## What you should do
Copy every record below word for word, leaving the pictures out.
——————
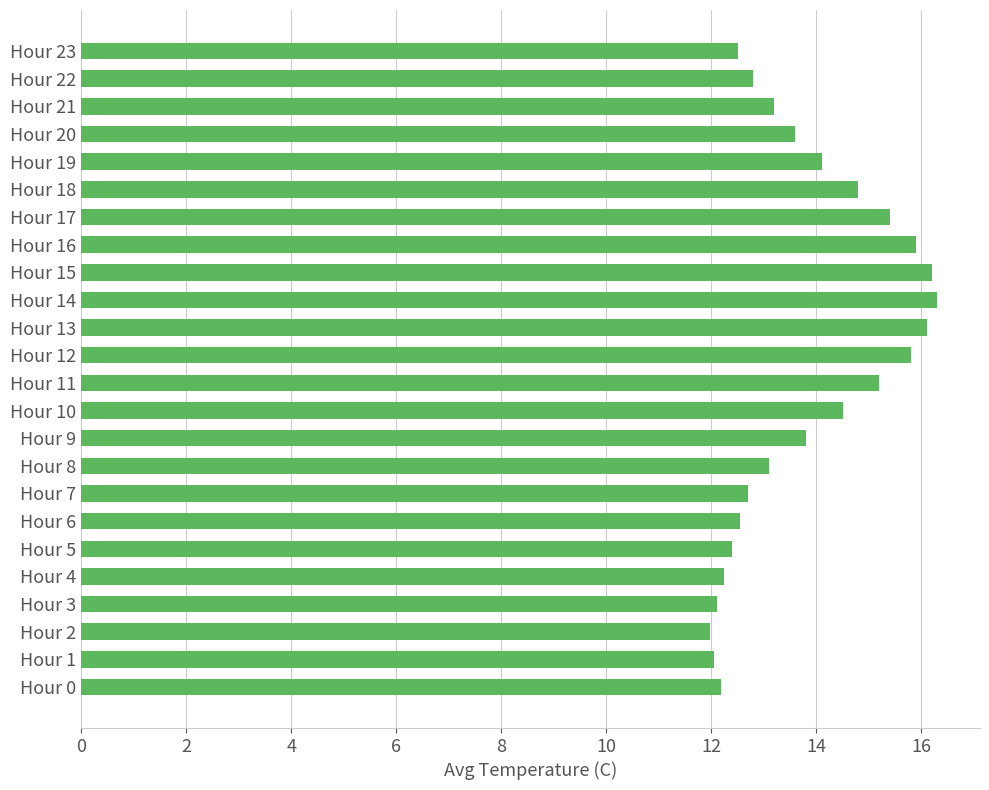

What is the greatest value displayed?

16.3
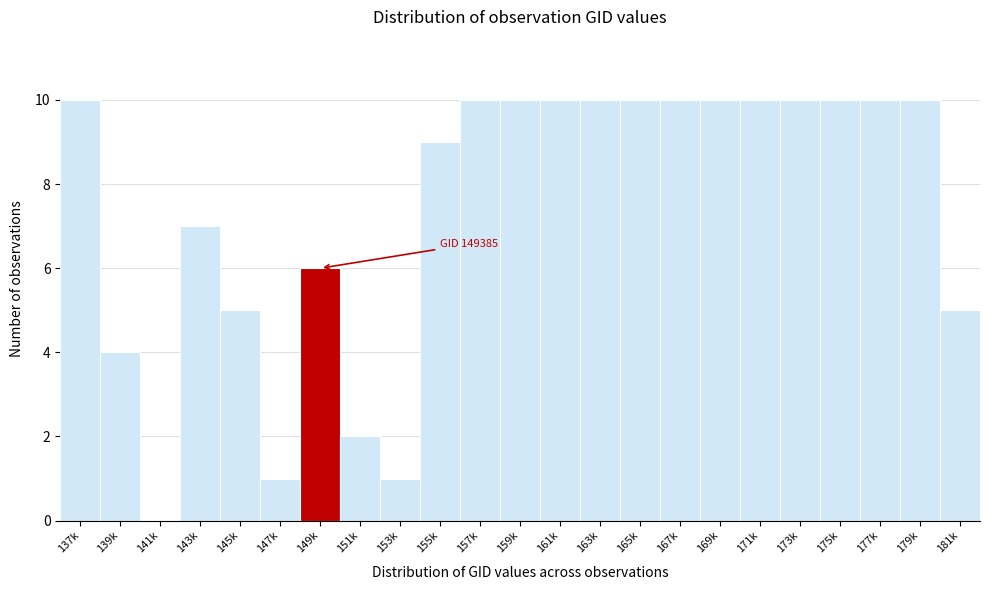

Reading left to right, extract all data points from this chart.

137k=10	139k=4	141k=0	143k=7	145k=5	147k=1	149k=6	151k=2	153k=1	155k=9	157k=10	159k=10	161k=10	163k=10	165k=10	167k=10	169k=10	171k=10	173k=10	175k=10	177k=10	179k=10	181k=5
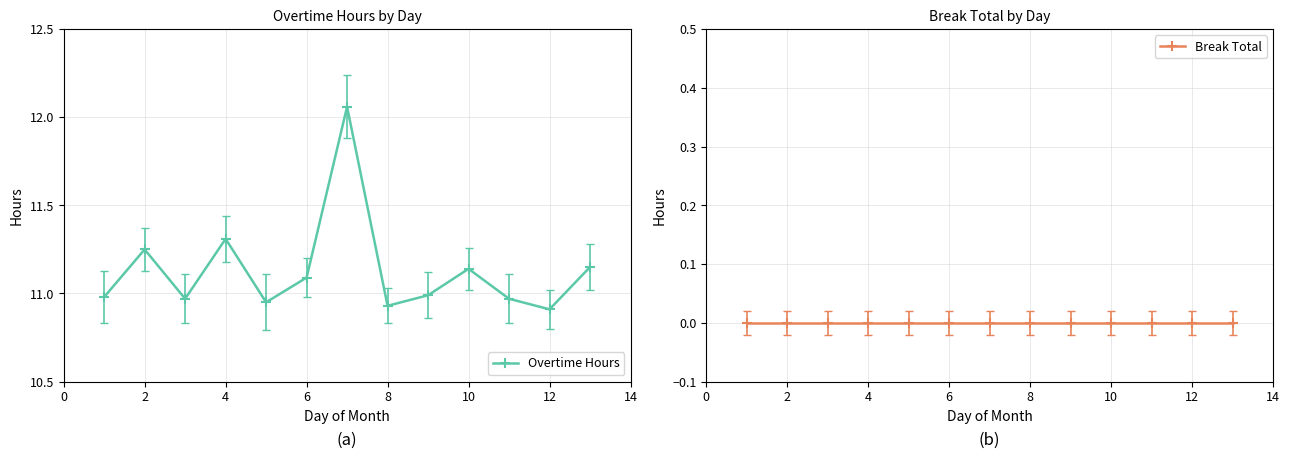

List the series in order of their overall mean, highest first.

Overtime Hours, Break Total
——————
## Exercise result
What is the greatest value displayed?

16.3

Reading left to right, extract all data points from this chart.

137k=10	139k=4	141k=0	143k=7	145k=5	147k=1	149k=6	151k=2	153k=1	155k=9	157k=10	159k=10	161k=10	163k=10	165k=10	167k=10	169k=10	171k=10	173k=10	175k=10	177k=10	179k=10	181k=5

List the series in order of their overall mean, highest first.

Overtime Hours, Break Total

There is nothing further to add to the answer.